Le prix de l’inégalité : pour un autre capitalisme
Paupérisation massive, minorité captant l’essentiel des richesses : un réquisitoire en règle de Joseph Stiglitz contre le capitalisme d’aujourd’hui.
Quand les valeurs universelles d’équité sont sacrifiées sur l’autel de la cupidité de quelques-uns malgré les assertions rhétoriques clamant le contraire, le sentiment d’injustice se mue en sentiment de trahison. » Le prix Nobel d’économie 2001, Joseph Stiglitz, dans la préface de son nouvel ouvrage dresse un constat sans appel. Son essai rejoint l’une des analyses qu’il avait développées deux ans plus tôt dans « Le Triomphe de la cupidité ». Dénonçant la mondialisation sauvage et les désirs excessifs d’argent des banquiers irresponsables, notamment américains, parmi les racines de la plus grave crise économique et financière de l’après-guerre, Joseph Stiglitz récidive sur ce thème à l’aune des événements de ces deux dernières années. Le mouvement des Indignés, d’Occupy Wall Street, les révoltes des pays arabes, comme en 1848 et 1968, témoignent d’une prise de conscience de l’inégalité de la répartition des richesses. Il aurait pu y ajouter… 1789.
Le slogan des Indignés fustigeant la captation des richesses par les 1 % les plus fortunés dans le système capitaliste est au centre de l’analyse de Joseph Stiglitz. Comme il le dit lui-même, il entend « expliquer […] pourquoi notre système économique ne fonctionne plus pour la grande majorité de la population ; pourquoi l’inégalité s’aggrave à ce point ». Néokeynésien, proche des démocrates de Barack Obama, il souhaite la réélection de l’actuel président qui, à ses yeux, n’a pas assez tenté de réformer les Etats-Unis. L’auteur ne surprendra pas ses détracteurs libéraux adeptes de la toute-puissance des marchés. Non, « les marchés ne fonctionnent pas comme le prétendent leurs partisans ». L’Amérique où environ 24 millions de personnes ne trouvent pas d’emploi en témoigne. Pour le prix Nobel, l’ascenseur social ne fonctionne plus. « L’Amérique n’est plus le pays de l’égalité des chances », clame-t-il.

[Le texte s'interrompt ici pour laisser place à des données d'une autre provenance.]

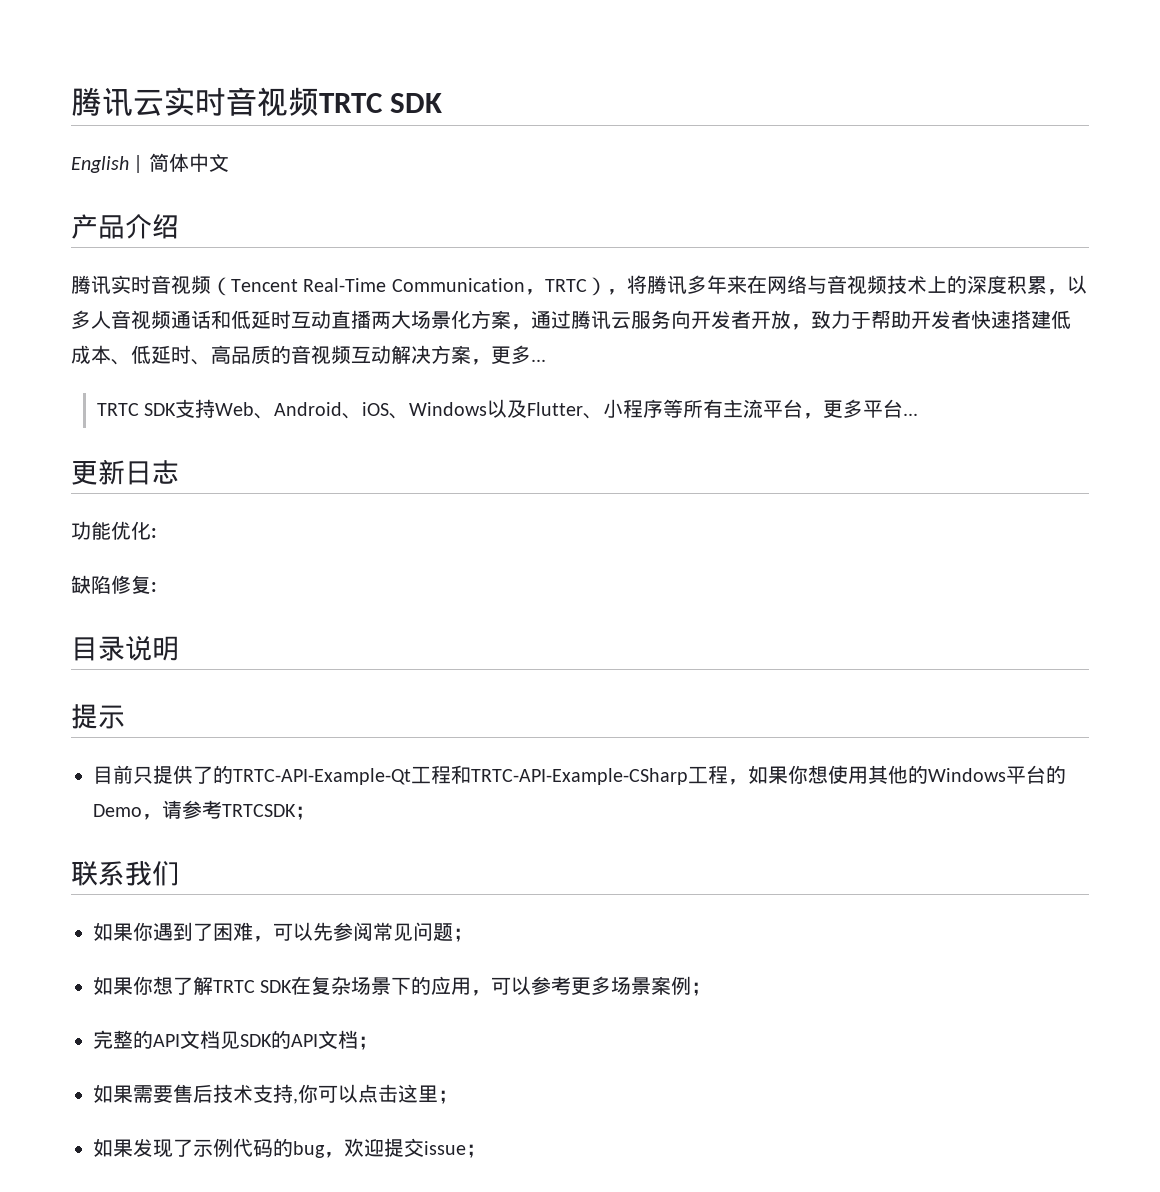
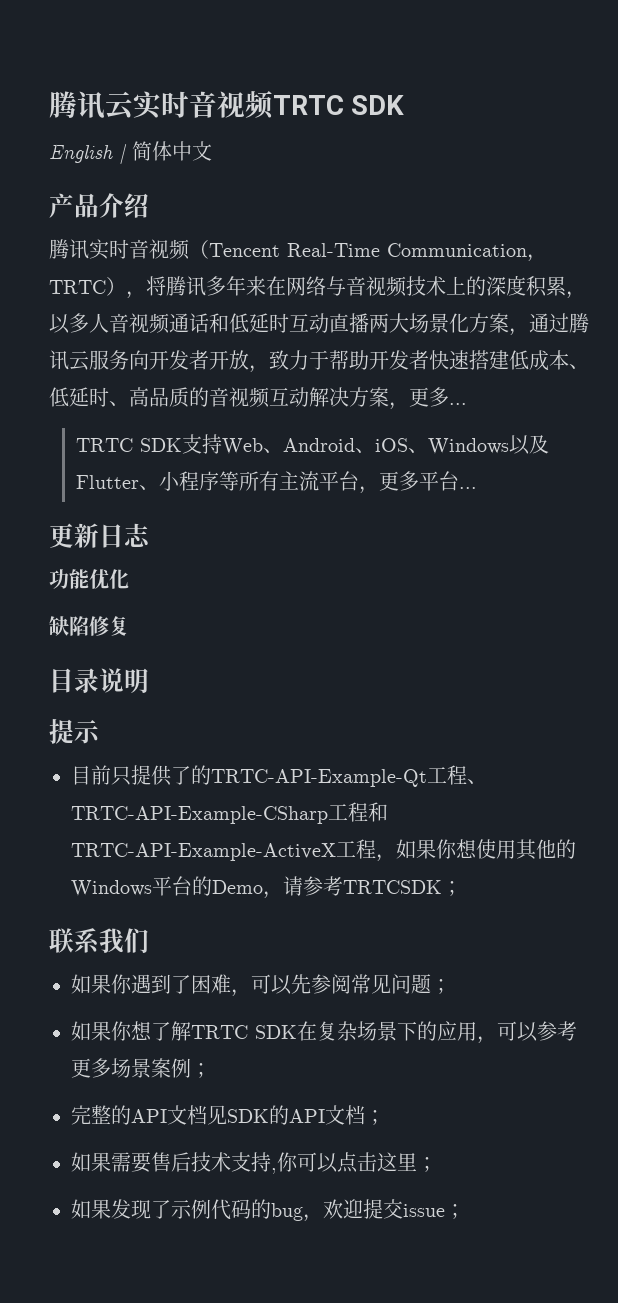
[151,528,157,538] : -> (129, 579) none
[151,582,157,592] : -> (129, 626) none
[451,765,688,785] 和TRTC-API-Example-CSharp -> [467,779,487,784] [71,802,388,824] [71,843,336,861] 、TRTC-API-Example-CSharp工程和TRTC-API-Example-ActiveX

Les solutions existent. Entre autres, juguler le secteur financier, en particulier les bonus des traders, fermer les paradis fiscaux offshore, mettre fin à l’aide sociale aux entreprises, réformer la justice et la fiscalité, tempérer la mondialisation et rendre le jeu plus égal, notamment en corrigeant les déséquilibres commerciaux. Ou encore rétablir une croissance durable et équitable fondée sur l’investissement public. Autant de solutions avancées qui ressemblent furieusement aux engagements des chefs d’Etat et de gouvernement du G20 réitérés chaque année à l’issue de leur sommet. Sauf qu’elles ne sont guère mises en oeuvre. D’ailleurs, l’auteur dénonce le fait que « nos gouvernements sont globalement sous la coupe des intérêts privés ». La confiance dans la démocratie va donc s’éroder, selon lui. Là est le danger. Le constat est limpide mais les idées de Joseph Stiglitz ne sont pas consensuelles. Loin de là. Aux Etats-Unis, certains hurleront pour le taxer de « socialiste » voire pire. Ne prône-t-il pas l’instauration d’une taxe de 70 % sur les plus fortunés ? François Hollande devrait apprécier.